Cintia, desesperada en su encierro, finalmente pidió el alta voluntaria. Mauro trataba de suavizarle la realidad, pero su expresión no se lo permitía. El médico había sido claro: “Estamos esperando que tu bebé se muera. Es impresionante lo que se formó por fuera. Su cuerpito no tenía capacidad para cobijar los órganos. No sabemos qué hacer. Hay una posibilidad de que el cirujano la lleve al quirófano y ver qué pasa, pero no puedo darte ninguna esperanza”.
Cintia había alcanzado apenas a verle el pelo y a escucharla llorar: a esos dos recuerdos se aferraba con uñas y dientes. “Ella va a estar bien. No te preocupes”, le repetía a su marido, como un mantra. Y se encomendaron los dos con fuerza a esa lejana posibilidad.
La espera fue un túnel oscuro. Allí estaban, Mauro y Cintia aguardando lo peor; sus familiares y amigos, sosteniéndolos. Uno de esos momentos que parecen una pausa eterna en el devenir. Estaban preparados, si es que acaso eso es posible, y se consolaban. Hasta que el cirujano salió del quirófano, desconcertado. No le salían las palabras.

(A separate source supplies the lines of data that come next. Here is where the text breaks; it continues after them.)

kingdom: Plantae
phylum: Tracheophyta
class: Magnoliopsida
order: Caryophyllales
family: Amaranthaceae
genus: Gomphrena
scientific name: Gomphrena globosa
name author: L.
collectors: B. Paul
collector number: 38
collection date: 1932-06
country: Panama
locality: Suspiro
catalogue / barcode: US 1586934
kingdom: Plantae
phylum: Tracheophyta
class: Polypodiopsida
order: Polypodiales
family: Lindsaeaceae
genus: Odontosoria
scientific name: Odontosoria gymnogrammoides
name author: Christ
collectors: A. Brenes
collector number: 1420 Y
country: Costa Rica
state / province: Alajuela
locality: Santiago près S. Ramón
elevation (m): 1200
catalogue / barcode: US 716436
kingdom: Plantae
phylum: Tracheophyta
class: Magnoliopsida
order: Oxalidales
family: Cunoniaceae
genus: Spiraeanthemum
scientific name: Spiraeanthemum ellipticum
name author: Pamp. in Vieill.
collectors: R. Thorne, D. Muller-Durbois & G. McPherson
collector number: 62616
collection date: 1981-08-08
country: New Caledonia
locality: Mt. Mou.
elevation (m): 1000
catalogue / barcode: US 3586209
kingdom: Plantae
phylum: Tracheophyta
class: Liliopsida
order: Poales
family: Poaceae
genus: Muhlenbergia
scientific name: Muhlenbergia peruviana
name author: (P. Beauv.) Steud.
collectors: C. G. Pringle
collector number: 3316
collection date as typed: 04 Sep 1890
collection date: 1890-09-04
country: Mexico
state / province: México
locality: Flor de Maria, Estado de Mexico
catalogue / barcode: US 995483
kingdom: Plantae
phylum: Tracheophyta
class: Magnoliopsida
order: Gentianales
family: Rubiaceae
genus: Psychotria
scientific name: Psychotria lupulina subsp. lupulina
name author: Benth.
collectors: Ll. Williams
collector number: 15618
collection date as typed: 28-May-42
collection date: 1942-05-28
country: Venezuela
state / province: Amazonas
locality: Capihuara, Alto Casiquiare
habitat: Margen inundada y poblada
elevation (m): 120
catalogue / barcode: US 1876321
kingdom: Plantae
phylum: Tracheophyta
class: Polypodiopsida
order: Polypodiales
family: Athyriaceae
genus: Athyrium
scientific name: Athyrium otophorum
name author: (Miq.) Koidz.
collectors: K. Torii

“No puedo creer que lo haya soportado”, les dijo. Y les explicó que había logrado introducirle un poquito de intestino y ponerle una bolsita que se llama silo, que serviría para contener al hígado y a los intestinos desde afuera, para que no se contaminaran.
El proceso fue largo —aún lo es. Los pequeños pedacitos de intestino que habían ingresado al cuerpo comenzaron a funcionar y a desinflamar lo que quedaba por fuera. Los médicos pasaban, hacían torniquetes, pruebas de todo tipo. Fue un largo trabajo de prueba y error. Desfilaron infecciones varias, bombas de medicamentos, drenajes en el pulmoncito.
Neumonólogos, pediatras, oftalmólogos, cirujanos. Mauro y Cintia veían cerca suyo cuadros parecidos: chicos que se morían con el mismo diagnóstico y con tanto menos de gravedad. Mauro lloraba y desesperaba; ella lo retaba: “No llores. Emma va a estar bien”.
El alta llegó el 21 de diciembre: el regalo de Navidad más grandioso de sus vidas. La palabra milagro se coló en el diccionario familiar, en las copas levantadas, en el suspiro de alivio.
Emma hoy tiene diez meses y una pelotita por fuera de su cuerpo: es el hígado, que con mucha suerte quedó prendido del orificio y hace las veces de pared. Por sobre esa pelotita, como una flor que se abre mágicamente en medio de la nada, comenzó a crecer la piel.
Un día fueron a verla. Cintia le hablaba y le cantaba siempre a su hija, aún cuando estaba inconsciente. Ese día le habían sacado la sedación. La mamá acercó su mano a la de la beba, y sintió de repente cómo le apretaban el índice y la miraban a los ojos. Entonces sí, se dio permiso y se deshizo en lágrimas. Fue la única vez.